The Hiptop and its cloud-like service were designed by Danger, the company I joined late in 2002 just as the very first Hiptop went on the market. I worked on the e-mail part of the back-end service, and eventually came to “own” it. It was a surprisingly complex software system and, like much of the Danger Service, required continual attention simply to keep up with rising demand as Danger’s success grew and more and more Sidekicks came online.
Early in 2005, the Danger Service fell behind in that arms race. Each phone sought to maintain a constant connection to the back end (the better to receive timely e-mail and IM notices), and one day we dropped a bunch of connections. I forget the reason why; possibly something banal like a garden-variety mistake during a routine software upgrade. The affected phones naturally tried reconnecting to the service almost immediately.
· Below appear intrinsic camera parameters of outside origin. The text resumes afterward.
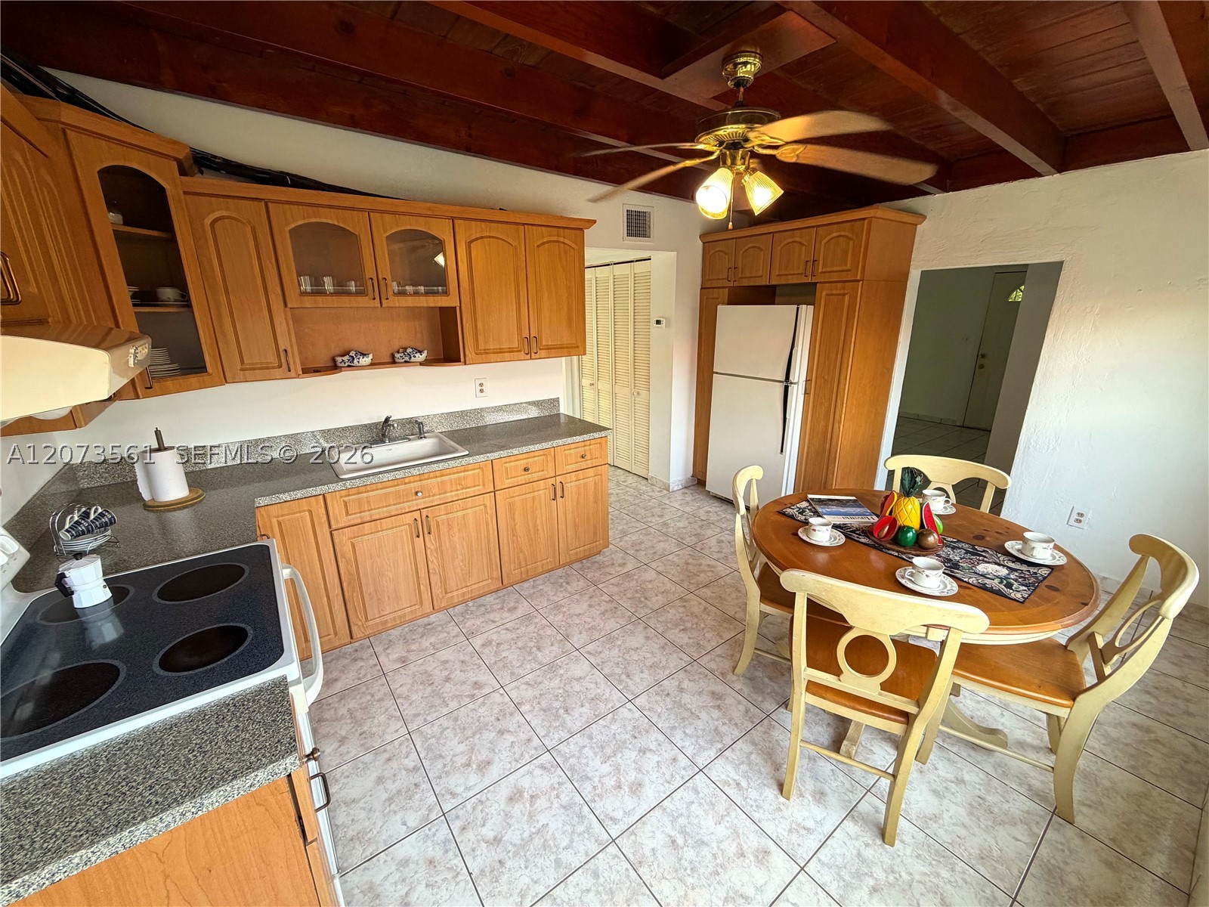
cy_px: 454
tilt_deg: -17.1
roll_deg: +1.1
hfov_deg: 102.1
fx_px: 489
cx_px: 604
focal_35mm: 14
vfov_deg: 85.7
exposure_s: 1/120
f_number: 2.2
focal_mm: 2.22
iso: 160
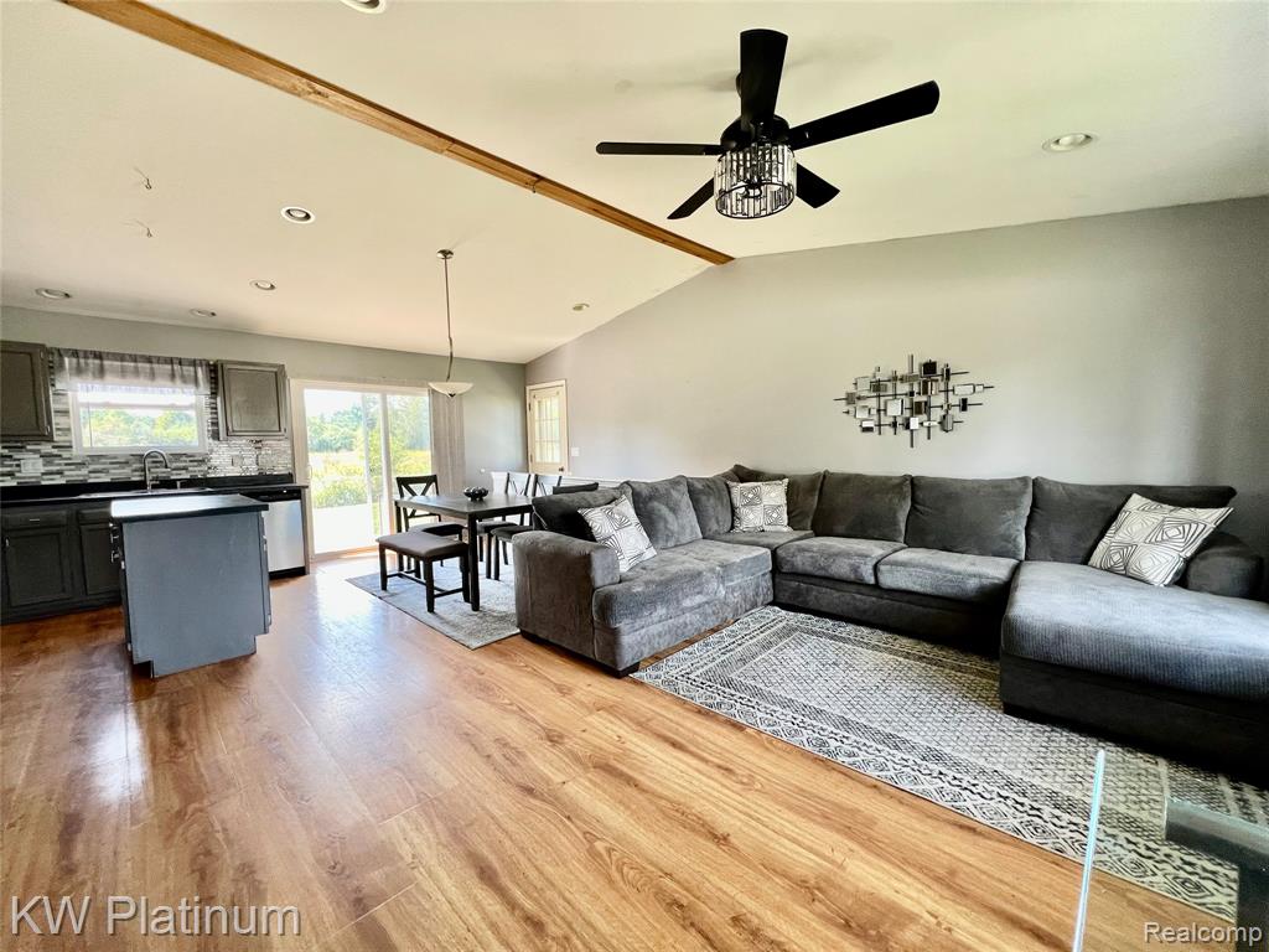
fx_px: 477
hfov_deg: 106.2
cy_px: 476
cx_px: 634
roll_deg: +1.7
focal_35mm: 13
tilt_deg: -4.2
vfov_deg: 89.9
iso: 100
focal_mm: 1.57
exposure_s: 1/99
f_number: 1.8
But establishing a new connection placed a momentary extra load on the service as e-mail backlogs, etc., were synchronized between the device and the cloud, and unbeknownst to anyone, we had crossed the threshold where the service could tolerate the simultaneous reconnection of many phones at once. The wave of reconnections overloaded the back end and more connections got dropped, which created a new, bigger reconnection wave and a worse overload, and so on and so on. The problem snowballed until effectively all Hiptop users were dead in the water. It was four full days before we were able to complete a painstaking analysis of exactly where the bottlenecks were and use that knowledge to coax the phones back online. It was the great Danger outage of 2005 and veterans of it got commemorative coffee mugs.
The graphs depict the normally docile fluctuations of the Danger Service becoming chaotic
The outage was a near-death experience for Danger, but the application of heroism and expertise (if I say so myself, having played my own small part) saved it, prolonging Danger’s life long enough to reach the cherished milestone of all startups: a liquidity event, this one in the form of purchase by Microsoft for half a billion in cash, whereupon I promptly quit (for reasons I’ve discussed at by-now-tiresome length).
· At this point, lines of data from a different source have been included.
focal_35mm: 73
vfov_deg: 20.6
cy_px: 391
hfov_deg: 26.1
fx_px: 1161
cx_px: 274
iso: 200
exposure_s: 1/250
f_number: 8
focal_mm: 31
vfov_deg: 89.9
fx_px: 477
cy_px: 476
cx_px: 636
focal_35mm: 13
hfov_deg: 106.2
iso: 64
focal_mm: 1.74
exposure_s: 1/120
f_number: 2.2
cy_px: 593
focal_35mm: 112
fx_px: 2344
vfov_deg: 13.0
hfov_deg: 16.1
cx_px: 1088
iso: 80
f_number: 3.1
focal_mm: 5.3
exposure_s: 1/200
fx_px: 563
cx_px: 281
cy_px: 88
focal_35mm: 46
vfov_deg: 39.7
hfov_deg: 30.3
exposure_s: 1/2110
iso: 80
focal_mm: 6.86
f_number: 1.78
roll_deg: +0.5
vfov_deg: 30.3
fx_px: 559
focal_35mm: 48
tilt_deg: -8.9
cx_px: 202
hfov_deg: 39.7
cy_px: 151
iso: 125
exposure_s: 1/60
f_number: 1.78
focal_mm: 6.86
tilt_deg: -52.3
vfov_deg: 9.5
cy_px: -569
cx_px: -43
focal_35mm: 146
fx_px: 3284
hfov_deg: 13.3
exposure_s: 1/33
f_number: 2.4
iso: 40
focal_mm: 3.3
Was that ever the right move. More than a week ago, another big Sidekick outage began, and even the separation of twenty-odd miles and 18 months couldn’t stop me feeling pangs of sympathy for the frantic exertions I knew were underway at the remnants of my old company. As the outage drew out day after day after day I shook my head in sad amazement. Danger’s new owners had clearly been neglecting the scalability issues we’d known and warned about for years. Today the stunning news broke that they don’t expect to be able to restore their users’ data, ever.
It is safe to say that Danger is dead. The cutting-edge startup, once synonymous with must-have technology and B-list celebrities, working for whom I once described as making me feel “like a rock star,” will now forever be known as the hapless perpetrator of a monumental fuck-up.
It’s too bad that this event is likely to mar the reputation of cloud computing in general, since I’m fairly confident the breathtaking thoroughness of this failure is due to idiosyncratic details in Danger’s service design that do not apply at a company like, say, Google — in whose cloud my new phone’s data seems perfectly secure. Meanwhile, in the next room, my poor wife sits with her old Sidekick, clicking through her address book entries one by one, transcribing by hand the names and numbers on the tiny screen onto page after page of notebook paper.